Michel J. Grothe, Spain
Unidad de Trastornos del Movimiento, Instituto de Biomedicina de Sevilla (IBiS), Hospital Universitario Virgen del RocíoCSIC/Universidad de Sevilla, Sevilla, Spain Unidad de Trastornos del Movimiento, Instituto de Biomedicina de Sevilla (IBiS), Hospital Universitario Virgen del Rocío/CSIC/Universidad de Sevilla, Sevilla, SpainPresenter of 2 Presentations
DATA-DRIVEN IDENTIFICATION OF DISTINCT COGNITIVE SUBTYPES IN PARKINSON’S DISEASE DEMENTIA: ASSOCIATIONS WITH CLINICAL, GENETIC, AND BIOMARKER CHARACTERISTICS
Abstract
Aims
To conduct a data-driven exploration of distinct cognitive profiles among patients with Parkinson’s disease dementia (PDD), and characterize these cognitive subtypes with respect to clinical and genetic characteristics as well as biomarkers of Alzheimer’s disease (AD).
Methods
From the Parkinson’s Progression Markers Initiative (PPMI) cohort we identified all individuals with Parkinson’s disease and dementia (N=74).
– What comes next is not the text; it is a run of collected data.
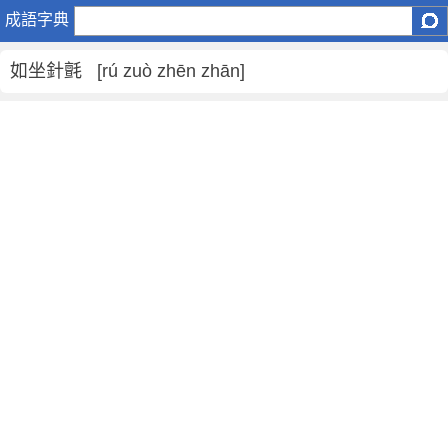
如
成語字典
坐
針
如坐針氈 [rú zuò zhēn zhān]
氈
是
什
麼
意
思
,
如
坐
針
氈
的
解
釋
,
造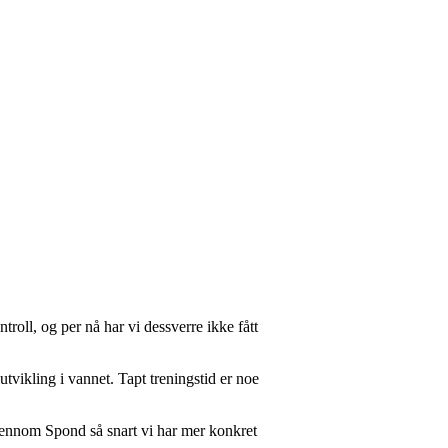
troll, og per nå har vi dessverre ikke fått
 utvikling i vannet. Tapt treningstid er noe
jennom Spond så snart vi har mer konkret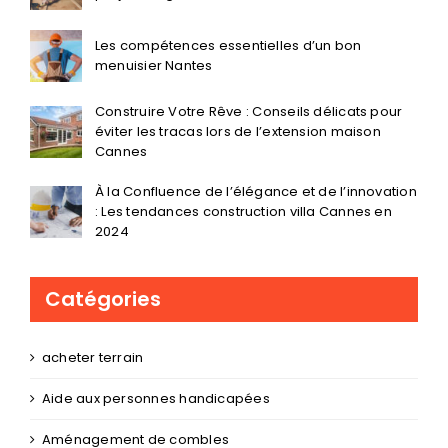
Les compétences essentielles d’un bon
menuisier Nantes
Construire Votre Rêve : Conseils délicats pour
éviter les tracas lors de l’extension maison
Cannes
À la Confluence de l’élégance et de l’innovation
: Les tendances construction villa Cannes en
2024
Catégories
acheter terrain
Aide aux personnes handicapées
Aménagement de combles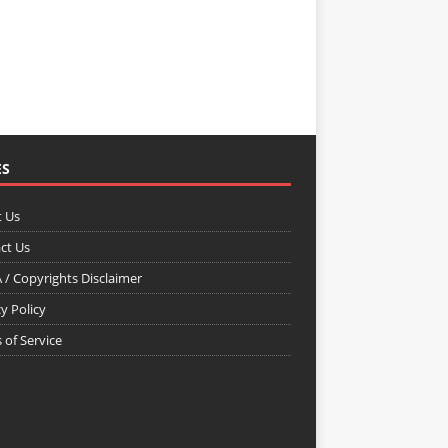
ES
 Us
ct Us
/ Copyrights Disclaimer
y Policy
 of Service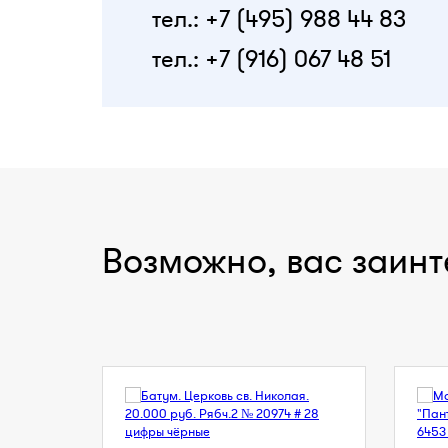
тел.: +7 (495) 988 44 83
тел.: +7 (916) 067 48 51
Возможно, вас заинт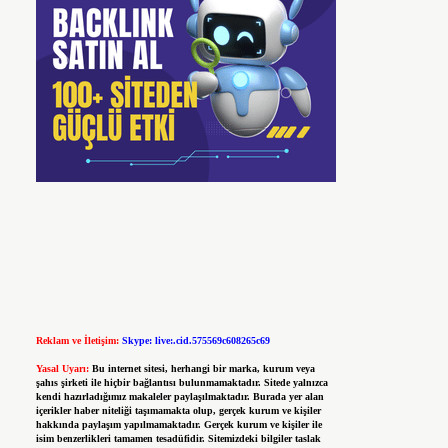
Reklam ve İletişim:
Skype: live:.cid.575569c608265c69
Yasal Uyarı:
Bu internet sitesi, herhangi bir marka, kurum veya
şahıs şirketi ile hiçbir bağlantısı bulunmamaktadır. Sitede yalnızca
kendi hazırladığımız makaleler paylaşılmaktadır. Burada yer alan
içerikler haber niteliği taşımamakta olup, gerçek kurum ve kişiler
hakkında paylaşım yapılmamaktadır. Gerçek kurum ve kişiler ile
isim benzerlikleri tamamen tesadüfidir. Sitemizdeki bilgiler taslak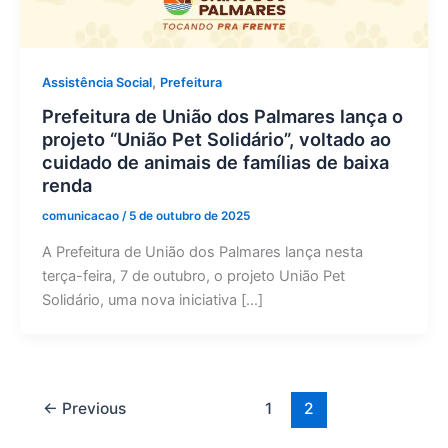
,
Assistência Social
Prefeitura
Prefeitura de União dos Palmares lança o
projeto “União Pet Solidário”, voltado ao
cuidado de animais de famílias de baixa
renda
comunicacao
/
5 de outubro de 2025
A Prefeitura de União dos Palmares lança nesta
terça-feira, 7 de outubro, o projeto União Pet
Solidário, uma nova iniciativa […]
←
Previous
1
2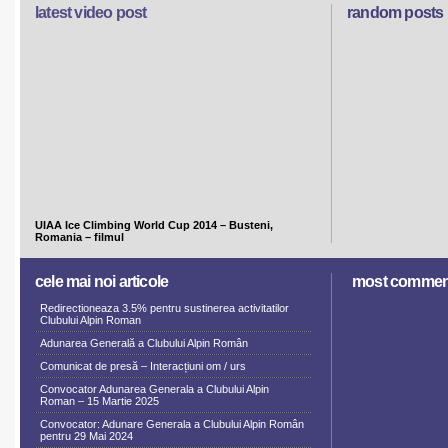
latest video post
random posts
UIAA Ice Climbing World Cup 2014 – Busteni,
Romania – filmul
cele mai noi articole
most commen
Redirectioneaza 3.5% pentru sustinerea activitatilor
Clubului Alpin Roman
Adunarea Generală a Clubului Alpin Român
Comunicat de presă – Interacțiuni om / urs
Convocator Adunarea Generala a Clubului Alpin
Roman – 15 Martie 2025
Convocator: Adunare Generala a Clubului Alpin Român
pentru 29 Mai 2024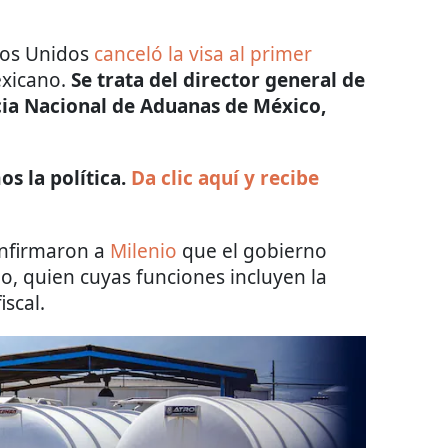
dos Unidos
canceló la visa al primer
exicano.
Se trata del director general de
cia Nacional de Aduanas de México,
s la política.
Da clic aquí y recibe
onfirmaron a
Milenio
que el gobierno
no, quien cuyas funciones incluyen la
iscal.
Of these, 51 (69%) were initially enrolled as de novo idiopathic PD and 23 (31%) had a confirmed LRRK2, GBA, or SNCA mutation. Ward’s hierarchical clustering was applied to domain-specific neuropsychological test data, and the derived PDD subgroups were then compared on clinical characteristics, prevalence of genetic mutations, as well as APOE4 genotype and CSF AD biomarkers (available for 44 and 59 patients, respectively).
Results
Clustering identified two distinct PDD subgroups with differing cognitive profiles (Fig. 1). Subgroups did not differ in overall dementia severity (MoCA: 19.7 vs 21.4, p=0.15) and were equally impaired in attention/executive functions, but Cluster-A (N=52, 70%) showed a more pronounced memory impairment, whereas Cluster-B (N=22, 30%) was more selectively impaired in visuospatial skills. Subgroups did not differ in duration or severity of motor symptoms, but Cluster-B trended towards an earlier age at PD onset (60.5 vs 65.3 years, p=0.07) and had a higher proportion of GBA mutation carriers (27% vs 4%, p=0.007). Subgroups did not differ in APOE4 prevalence or CSF amyloid-β or tau levels.
Conclusions
We identified distinct memory-predominant and visuospatial-predominant dementia presentations among PDD patients. These distinct cognitive profiles do not appear to be driven by comorbid AD pathology.